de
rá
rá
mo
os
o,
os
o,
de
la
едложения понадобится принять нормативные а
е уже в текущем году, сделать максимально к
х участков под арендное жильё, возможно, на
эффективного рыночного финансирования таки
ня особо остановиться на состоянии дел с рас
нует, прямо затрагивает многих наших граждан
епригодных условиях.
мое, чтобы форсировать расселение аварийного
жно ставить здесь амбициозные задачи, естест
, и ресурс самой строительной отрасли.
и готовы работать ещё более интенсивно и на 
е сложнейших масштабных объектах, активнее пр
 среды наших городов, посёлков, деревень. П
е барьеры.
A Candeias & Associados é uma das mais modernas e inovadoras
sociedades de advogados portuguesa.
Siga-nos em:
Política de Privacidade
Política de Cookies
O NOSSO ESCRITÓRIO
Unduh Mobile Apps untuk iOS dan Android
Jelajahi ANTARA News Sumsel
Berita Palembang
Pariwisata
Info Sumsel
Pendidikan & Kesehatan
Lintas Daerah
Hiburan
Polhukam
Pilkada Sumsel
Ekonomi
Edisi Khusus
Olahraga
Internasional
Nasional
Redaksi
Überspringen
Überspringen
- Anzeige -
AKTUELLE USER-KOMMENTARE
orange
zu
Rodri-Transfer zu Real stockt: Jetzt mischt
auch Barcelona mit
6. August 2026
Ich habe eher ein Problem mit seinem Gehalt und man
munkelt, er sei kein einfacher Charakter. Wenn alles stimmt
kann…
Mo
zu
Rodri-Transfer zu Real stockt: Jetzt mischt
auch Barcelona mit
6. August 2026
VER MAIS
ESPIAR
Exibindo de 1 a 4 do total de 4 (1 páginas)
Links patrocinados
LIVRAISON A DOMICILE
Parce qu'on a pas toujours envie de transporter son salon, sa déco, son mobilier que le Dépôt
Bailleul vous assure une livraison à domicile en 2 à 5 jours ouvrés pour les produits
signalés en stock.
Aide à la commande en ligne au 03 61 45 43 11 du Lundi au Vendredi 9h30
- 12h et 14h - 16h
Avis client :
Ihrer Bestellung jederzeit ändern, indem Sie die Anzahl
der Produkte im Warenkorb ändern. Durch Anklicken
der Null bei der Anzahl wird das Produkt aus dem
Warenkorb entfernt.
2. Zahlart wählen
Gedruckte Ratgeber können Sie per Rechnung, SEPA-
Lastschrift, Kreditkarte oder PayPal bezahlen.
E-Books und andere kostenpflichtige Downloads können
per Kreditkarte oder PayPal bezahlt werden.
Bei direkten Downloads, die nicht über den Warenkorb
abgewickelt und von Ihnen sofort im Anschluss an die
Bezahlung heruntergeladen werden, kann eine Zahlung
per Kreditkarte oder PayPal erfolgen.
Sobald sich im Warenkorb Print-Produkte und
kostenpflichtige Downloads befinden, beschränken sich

#### REQUIRED ACTION:
Put every line from the start of the rows down through the line containing "ня особо остановиться на состоянии дел с рас" into a JSON list of strings, one string per line, leaving out any blank lines.

#### COMPLETED TASK:
[
  "de",
  "rá",
  "rá",
  "mo",
  "os",
  "o,",
  "os",
  "o,",
  "de",
  "la",
  "едложения понадобится принять нормативные а",
  "е уже в текущем году, сделать максимально к",
  "х участков под арендное жильё, возможно, на",
  "эффективного рыночного финансирования таки",
  "ня особо остановиться на состоянии дел с рас"
]